Page MenuHomePhabricator

Mean MediaWiki backend latency increased by 60% between October and December 2025
Open, Needs TriagePublic

Assigned To
None
Authored By
ori
Wed, Feb 4, 11:37 PM
Referenced Files
F71823196: Screenshot 2026-02-09 at 16.13.14.png
Wed, Feb 11, 6:47 PM
F71823195: Screenshot 2026-02-09 at 16.13.57.png
Wed, Feb 11, 6:47 PM
F71823185: Screenshot 2026-02-09 at 16.03.50.png
Wed, Feb 11, 6:47 PM
F71774054: Screenshot 2026-02-09 at 15.49.32.png
Wed, Feb 11, 6:47 PM
F71821360: image.png
Wed, Feb 11, 6:04 PM
F71712049: image.png
Fri, Feb 6, 8:53 PM
F71711258: image.png
Fri, Feb 6, 8:53 PM
F71709137: image.png
Fri, Feb 6, 5:02 PM

Description

This graph indicates that mean MediaWiki backend latency has increased by ~60% between October and December 2025:

https://grafana.wikimedia.org/goto/AOTG3FNDg?orgId=1

image.png (1×2 px, 371 KB)

The one-year view suggests this is not due to seasonality.

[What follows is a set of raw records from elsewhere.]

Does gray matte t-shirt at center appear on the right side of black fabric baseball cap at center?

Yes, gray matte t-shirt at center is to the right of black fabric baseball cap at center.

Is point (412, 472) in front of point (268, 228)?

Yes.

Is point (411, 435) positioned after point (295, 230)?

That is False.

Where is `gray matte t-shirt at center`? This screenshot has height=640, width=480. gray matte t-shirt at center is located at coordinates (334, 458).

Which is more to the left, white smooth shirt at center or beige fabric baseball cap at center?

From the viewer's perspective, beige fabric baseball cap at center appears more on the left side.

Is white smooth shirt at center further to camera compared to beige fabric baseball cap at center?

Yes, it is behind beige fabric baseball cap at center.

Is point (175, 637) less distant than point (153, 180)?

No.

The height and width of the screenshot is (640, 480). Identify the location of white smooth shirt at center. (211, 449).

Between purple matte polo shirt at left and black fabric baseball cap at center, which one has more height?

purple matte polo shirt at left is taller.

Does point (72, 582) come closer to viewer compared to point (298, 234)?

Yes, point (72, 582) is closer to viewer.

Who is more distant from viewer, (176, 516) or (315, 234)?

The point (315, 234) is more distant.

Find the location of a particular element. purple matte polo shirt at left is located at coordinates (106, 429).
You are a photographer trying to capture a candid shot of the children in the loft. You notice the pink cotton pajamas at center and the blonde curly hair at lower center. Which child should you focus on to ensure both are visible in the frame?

As mentioned in T302623, looking at Grafana: Backend Pageview Timing dashboard:

image.png (1×2 px, 1022 KB)

And the mw-web RED dashboard

image.png (572×1 px, 317 KB)

Potential Factors (to be investigated)

  • parsoid rollout
  • PHP 8.3 rollout
  • scraper activity
  • other ideas?

Event Timeline

FYI, the spikes in the graphs, are potentially due to T416567

For mw-web latency, the first jump seems to be ~30th of October.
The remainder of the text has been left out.